EXERCÍCIO A - Indique se cada afirmação concorda com o texto sobre a revelação espírita, respondendo sim ou não e citando literalmente as palavras do texto que decidem a questão. (i) O homem pode saber por que os que deixaram a Terra estão felizes ou infelizes. (ii) O futuro continua a ser uma esperança vaga. (iii) A morte é a porta da verdadeira vida.
EXERCÍCIO B - Copie, sem nenhuma alteração, todas as linhas da listagem de pontos entre vistas, omitindo as imagens.

Natureza da Revelação Espírita
(VII)
Pelas relações que o homem pode agora estabelecer com
os que deixaram a Terra, tem não só a prova material da existência e da
individualidade da alma, como compreende a solidariedade que liga os vivos e os
mortos deste mundo e os deste mundo com os dos outros mundos. Conhece a
situação deles no mundo dos Espíritos; segue-os nas suas migrações; é
testemunha das suas alegrias e dos seus desgostos; sabe porque estão
felizes ou infelizes e a sorte que o espera a ele consoante o bem ou o mal que
faça. Estas ligações iniciam-no na vida futura que pode observar em todas as
fases, em todas as suas peripécias; o futuro já não é uma esperança vaga: é
um facto positivo, uma certeza matemática. Então, a morte já nada tem de
assustador, pois é para ele a libertação, a porta da verdadeira vida.

DADOS DE ENTRADA -
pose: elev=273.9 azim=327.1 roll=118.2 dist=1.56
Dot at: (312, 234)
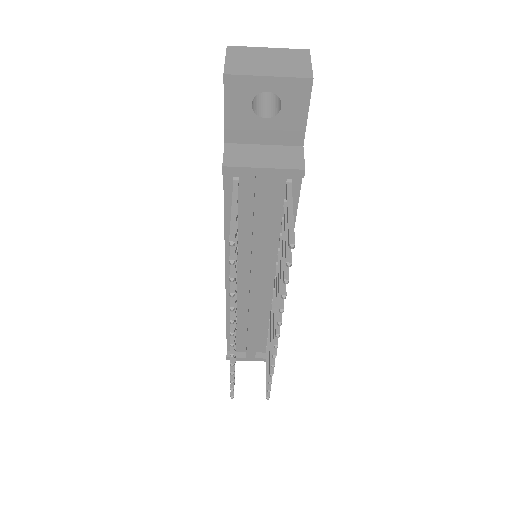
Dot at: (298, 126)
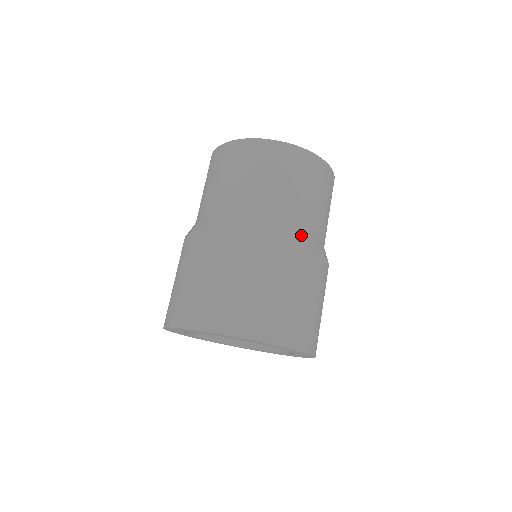
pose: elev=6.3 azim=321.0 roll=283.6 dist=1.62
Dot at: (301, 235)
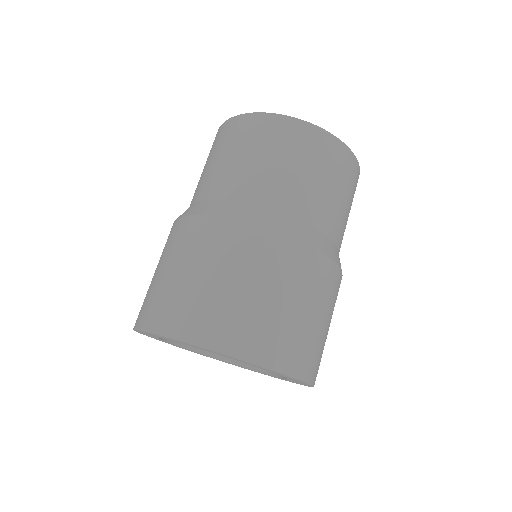
Dot at: (316, 236)
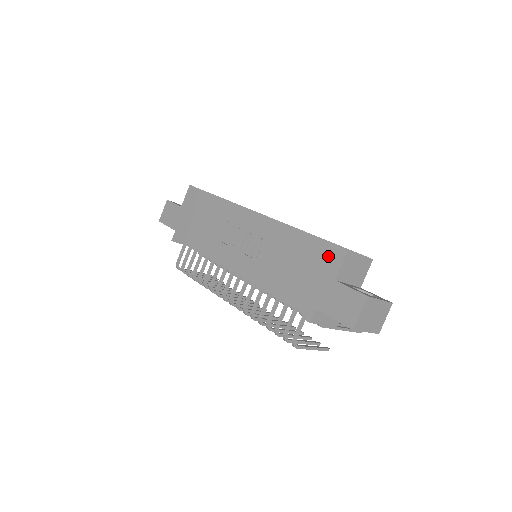
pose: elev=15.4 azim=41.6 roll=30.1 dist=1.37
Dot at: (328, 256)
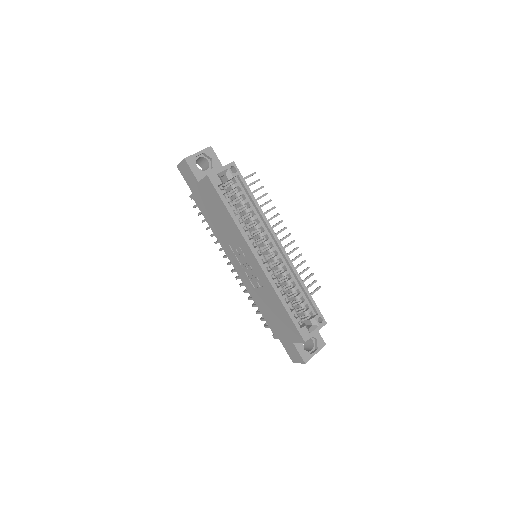
Dot at: (294, 332)
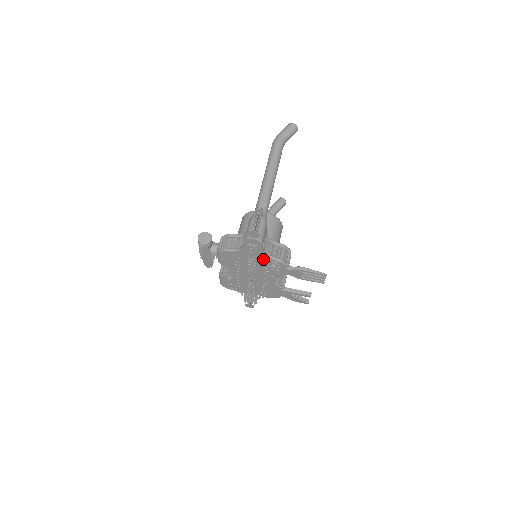
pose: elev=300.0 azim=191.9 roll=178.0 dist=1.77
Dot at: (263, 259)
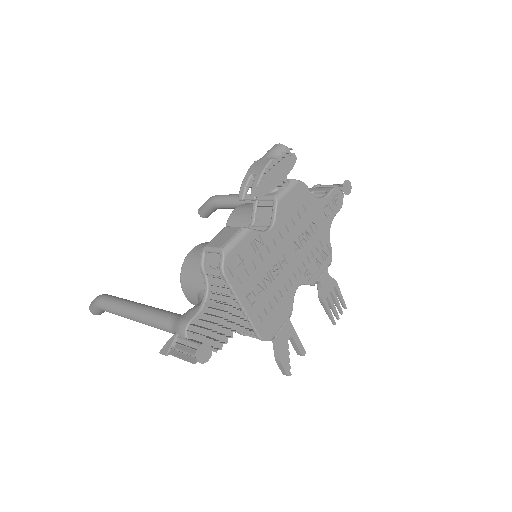
Dot at: (323, 233)
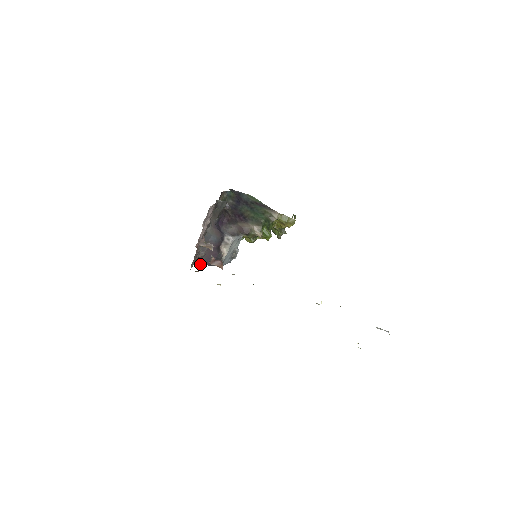
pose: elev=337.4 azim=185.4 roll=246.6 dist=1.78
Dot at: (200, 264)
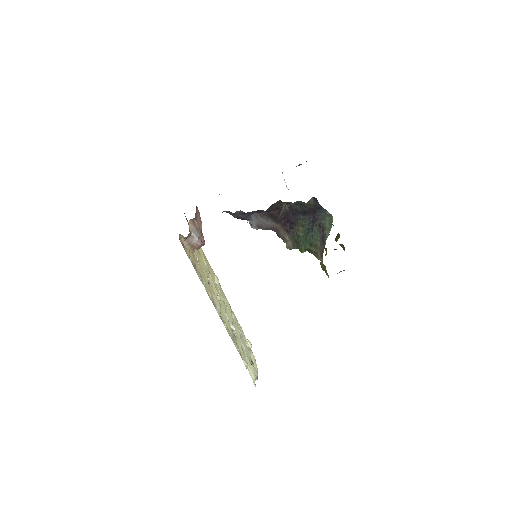
Dot at: occluded
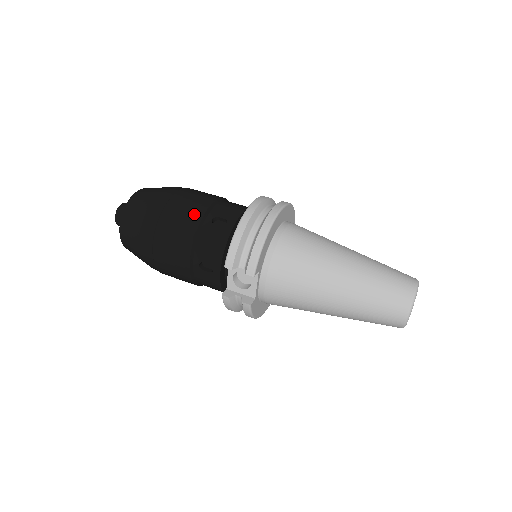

RESPOSTA A -
(i) Sim: "sabe porque estão felizes ou infelizes".
(ii) Não: "o futuro já não é uma esperança vaga".
(iii) Sim: "a porta da verdadeira vida".

RESPOSTA B -
pose: elev=273.9 azim=327.1 roll=118.2 dist=1.56
Dot at: (312, 234)
Dot at: (298, 126)
pose: elev=6.3 azim=321.0 roll=283.6 dist=1.62
Dot at: (301, 235)
Dot at: (316, 236)
pose: elev=15.4 azim=41.6 roll=30.1 dist=1.37
Dot at: (328, 256)
Dot at: (294, 332)
pose: elev=300.0 azim=191.9 roll=178.0 dist=1.77
Dot at: (263, 259)
Dot at: (323, 233)
pose: elev=337.4 azim=185.4 roll=246.6 dist=1.78
Dot at: (200, 264)
Dot at: occluded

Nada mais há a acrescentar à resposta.